Acquiring a new asset or business entails risk, but private equity fund managers, corporate executives, risk managers, and other stakeholders can mitigate some of the uncertainty with the right kind of contractual protections in the underlying purchase agreement. Participants in mergers and acquisitions (M&A) are also increasingly using representations and warranties (W&I or warranty and idemnity insurance).
Marsh’s team of experienced transactional risk professionals can help you build effective W&I insurance policies to protect against unintended contractual misrepresentations made during negotiations of corporate M&A transactions. We can help you build programs that enable you to shift a significant portion of your transactional risk to an insurer rather than retaining it on your balance sheet.
Benefits for Buyers and Sellers
Once considered a specialty insurance product for which there was little demand, R&W insurance is now a commonplace feature in the global M&A landscape. Standard practice in most auction processes is for sellers to instruct buyers to obtain R&W insurance as part of the purchase agreement negotiations.

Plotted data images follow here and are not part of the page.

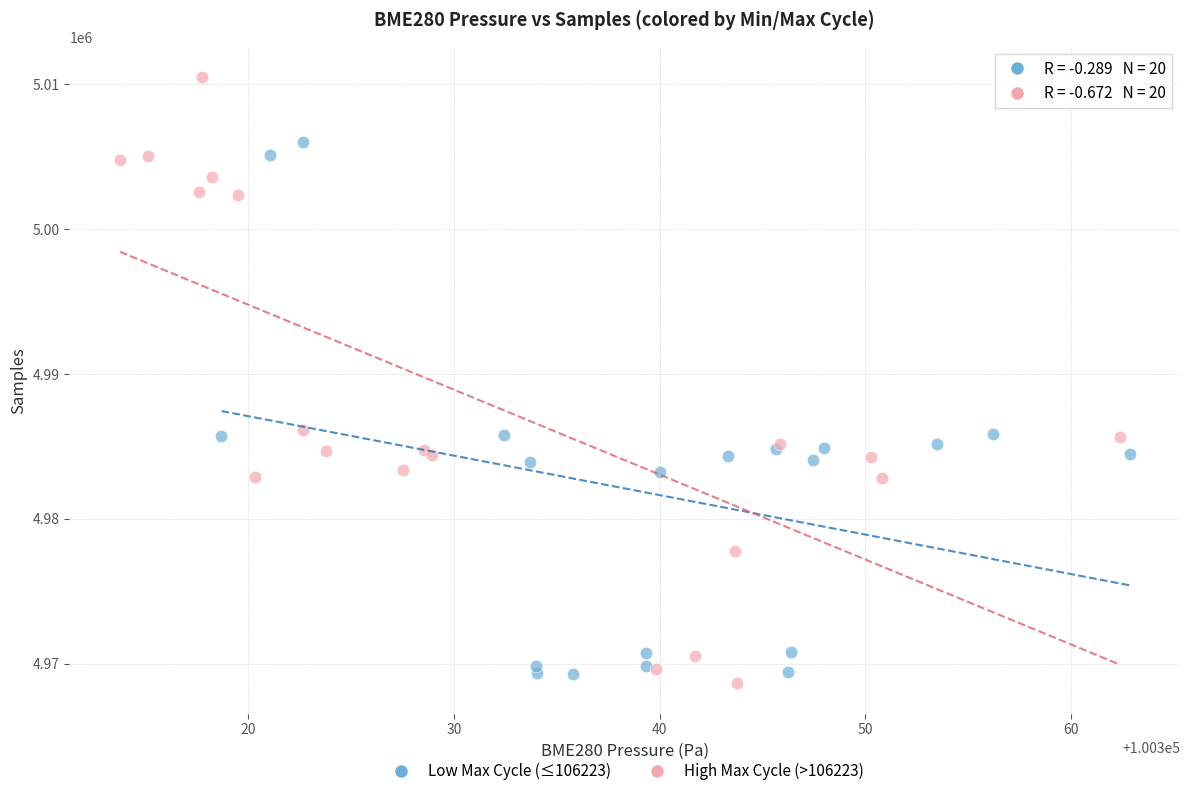

Which series has the largest Y range (max minus min)?

High Max Cycle (>106223)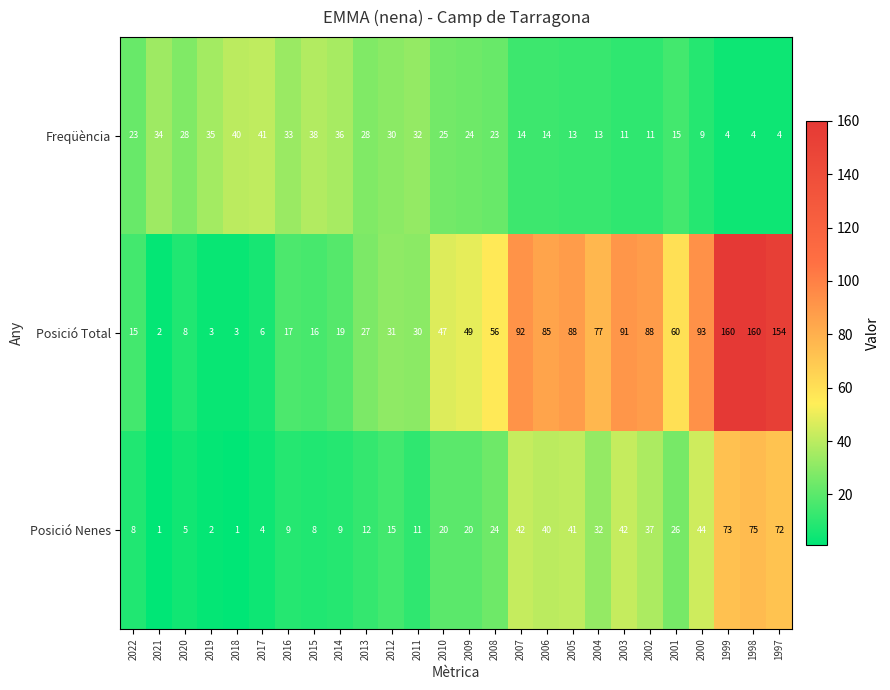

Between 2016 and 2003, which series saw the biggest shift?

Posició Total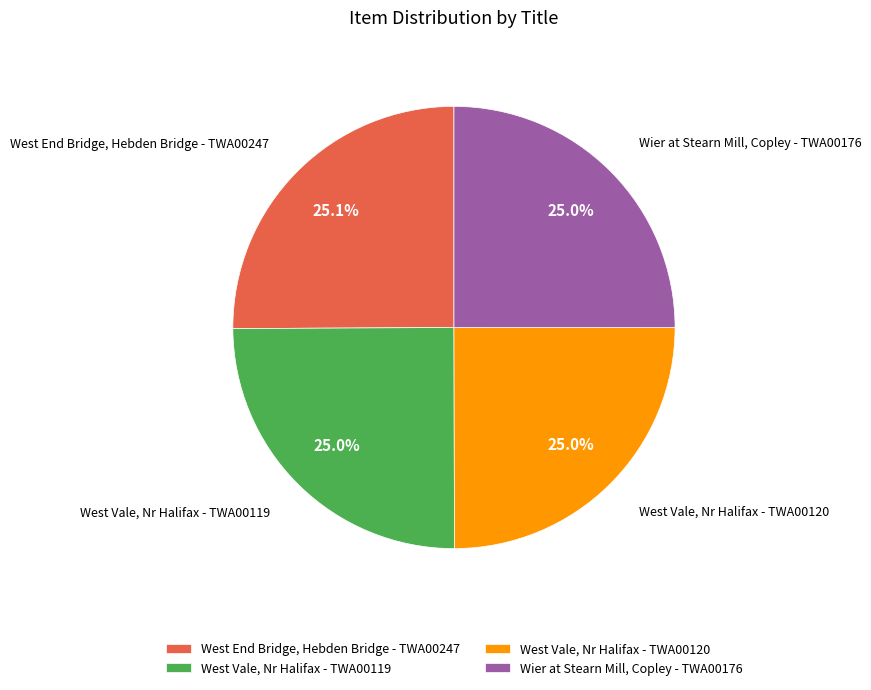

To the nearest percent, what percentage of the pie is Wier at Stearn Mill, Copley - TWA00176?

25%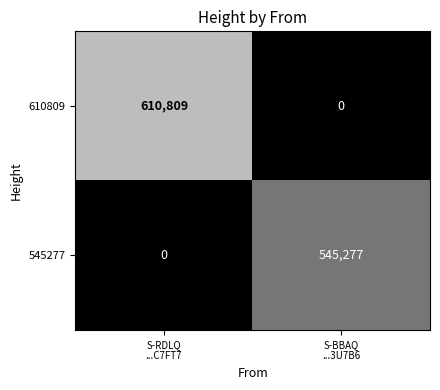

Rank the series by their average value, from highest to lowest.

610809, 545277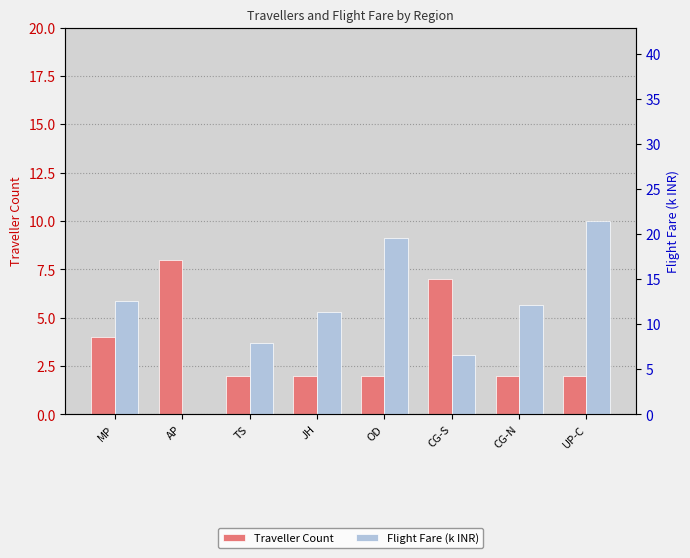

List the labels in order of Flight Fare (k INR) value, largest first.

UP-C, OD, MP, CG-N, JH, TS, CG-S, AP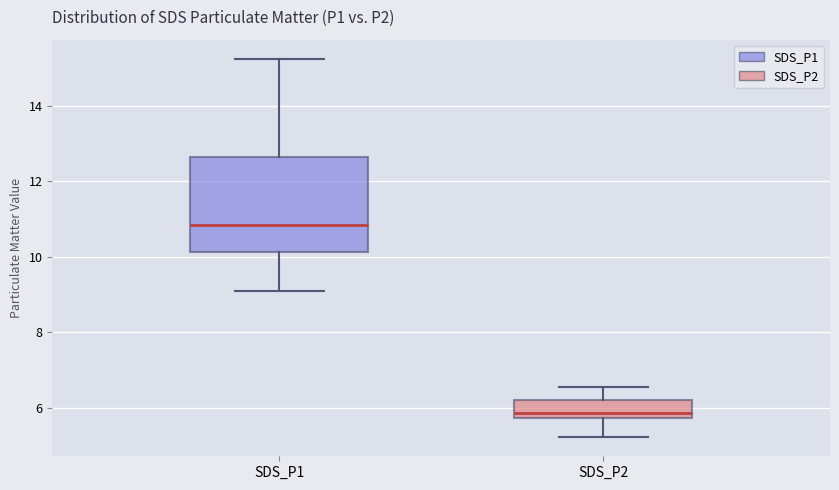

Which box is the tallest, from its lower edge to its upper edge?

SDS_P1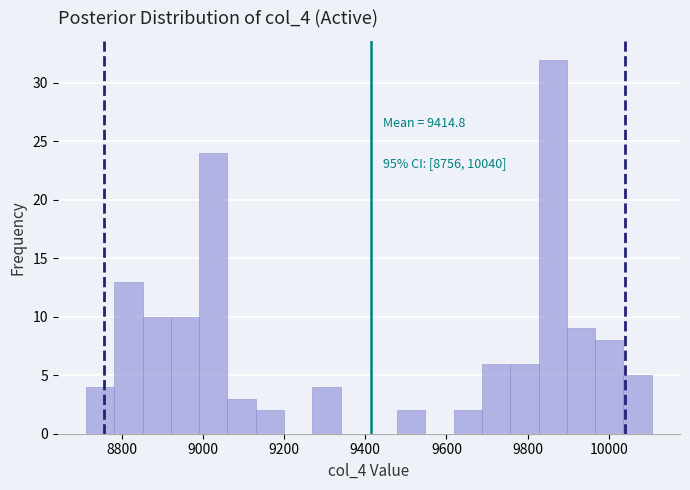

Around what value on the x-axis is the tallest bar? Give the approximate position of its centre, as read against the axis.

9860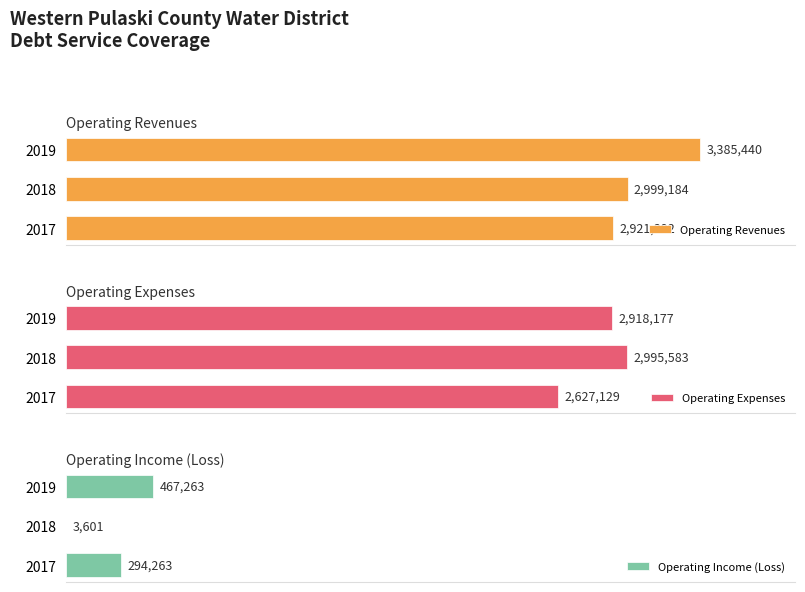

List the labels in order of Operating Revenues value, smallest first.

2017, 2018, 2019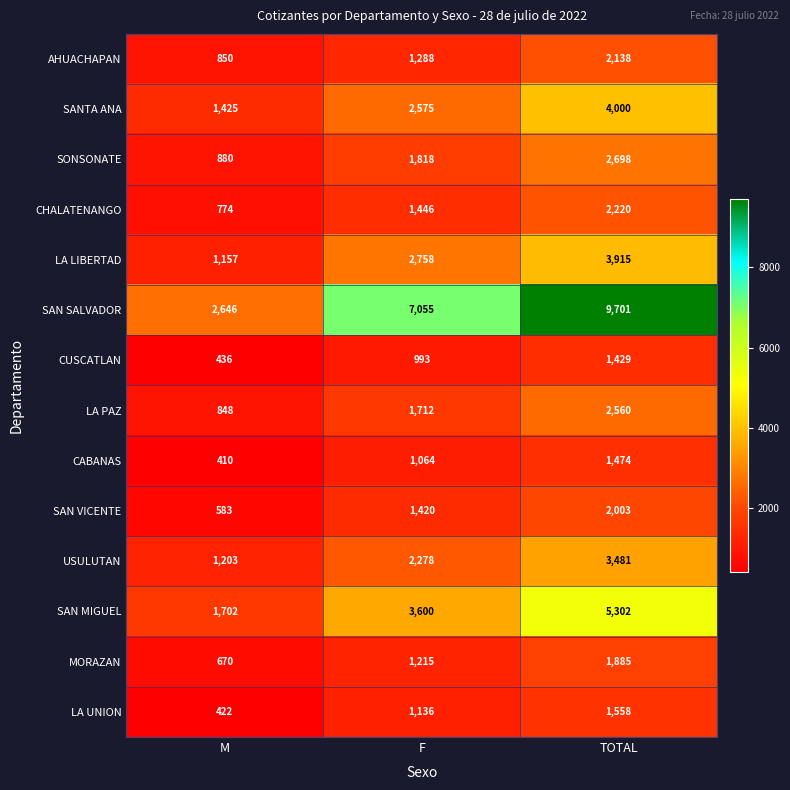

What is the sum of the SAN MIGUEL values at M and F?

5302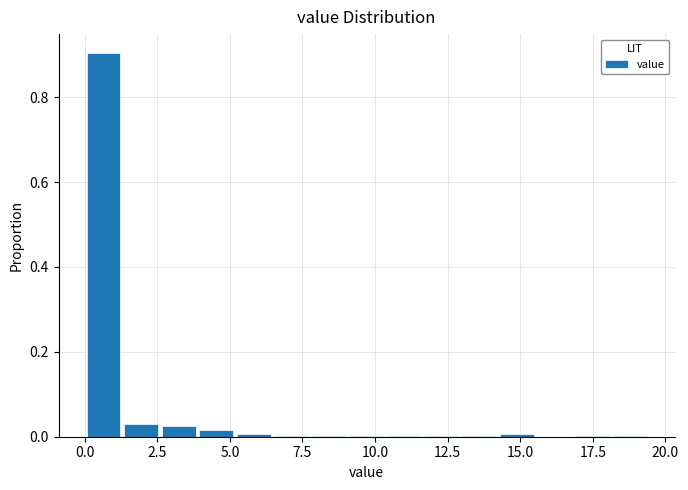

Around what value on the x-axis is the tallest bar? Give the approximate position of its centre, as read against the axis.

0.5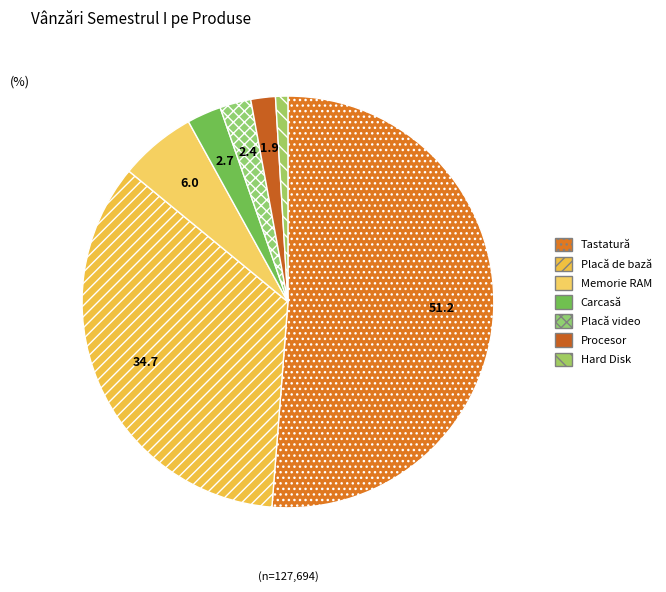

How many segments does this pie chart have?

7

R&W insurance generally provides coverage for all representations and warranties of a target company or seller(s) contained in an M&A purchase agreement. The policy protects an insured against financial loss — including defense costs — resulting from breaches of such representations and warranties. This type of insurance can be used by public and private organizations in both traditional change of control transactions and non-control, minority investments.
The vast majority of W&I insurance policies are issued to buyers. However, either party — but not both — can be insured and can benefit from coverage.